_Exercise objective_.
Keep the pictures out of the copy and print all the entries below exactly.

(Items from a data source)
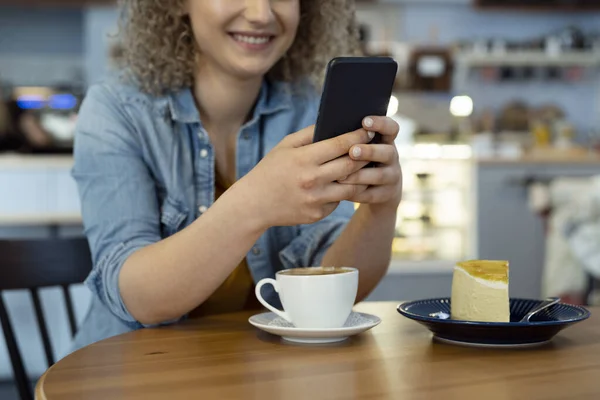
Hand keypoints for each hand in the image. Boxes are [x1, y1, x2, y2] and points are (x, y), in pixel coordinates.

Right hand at [239, 125, 372, 227]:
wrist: (254, 204)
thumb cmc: (271, 170)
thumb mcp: (285, 146)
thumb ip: (310, 134)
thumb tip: (334, 123)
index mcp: (304, 159)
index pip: (340, 145)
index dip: (358, 137)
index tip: (369, 131)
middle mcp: (312, 180)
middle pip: (351, 165)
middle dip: (365, 155)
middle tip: (373, 147)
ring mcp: (316, 199)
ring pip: (351, 186)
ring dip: (360, 176)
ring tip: (365, 167)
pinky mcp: (318, 214)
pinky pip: (338, 201)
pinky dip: (342, 193)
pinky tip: (343, 185)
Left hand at [338, 116, 401, 207]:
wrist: (374, 191)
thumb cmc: (358, 162)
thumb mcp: (358, 149)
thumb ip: (348, 140)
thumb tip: (325, 131)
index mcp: (385, 141)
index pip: (391, 128)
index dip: (381, 124)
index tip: (364, 121)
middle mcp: (392, 157)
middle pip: (388, 152)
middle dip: (369, 151)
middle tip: (352, 151)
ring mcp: (392, 176)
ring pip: (379, 175)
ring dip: (359, 175)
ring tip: (340, 176)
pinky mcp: (386, 195)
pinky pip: (372, 194)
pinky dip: (356, 193)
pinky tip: (340, 191)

_Answer for this exercise_.
Hand keypoints for each hand in the image. Boxes are [x1, y1, x2, y2] and points are (x, y), in pixel coordinates.

Right hand at [239, 125, 372, 227]:
wrist: (254, 204)
thumb cmc: (271, 170)
thumb mcp: (285, 146)
thumb ip: (310, 134)
thumb tip: (334, 123)
index mcp: (304, 159)
index pip: (340, 145)
index dip: (358, 137)
index tip: (369, 131)
middle mcp: (312, 180)
middle pip: (351, 165)
middle dip: (365, 155)
middle tip: (373, 147)
ring mcp: (316, 199)
ring pip: (351, 186)
ring dip: (360, 176)
ring tip: (365, 167)
pinky mcp: (318, 214)
pinky pip: (338, 201)
pinky dip: (342, 193)
pinky tip: (343, 185)
Left hand at [338, 116, 401, 207]:
wrist: (374, 191)
thumb cmc: (358, 162)
thumb mcp: (358, 149)
thumb ip: (348, 140)
thumb tip: (325, 131)
index mcp: (385, 141)
index pip: (391, 128)
index dip: (381, 124)
index tip: (364, 121)
middle mcp: (392, 157)
middle pip: (388, 152)
middle dip: (369, 151)
middle tip: (352, 151)
ring mcp: (392, 176)
ring pip: (379, 175)
ring dip: (359, 175)
ring tip: (340, 176)
pinky mcp: (386, 195)
pinky pip: (372, 194)
pinky dip: (356, 193)
pinky tip: (340, 191)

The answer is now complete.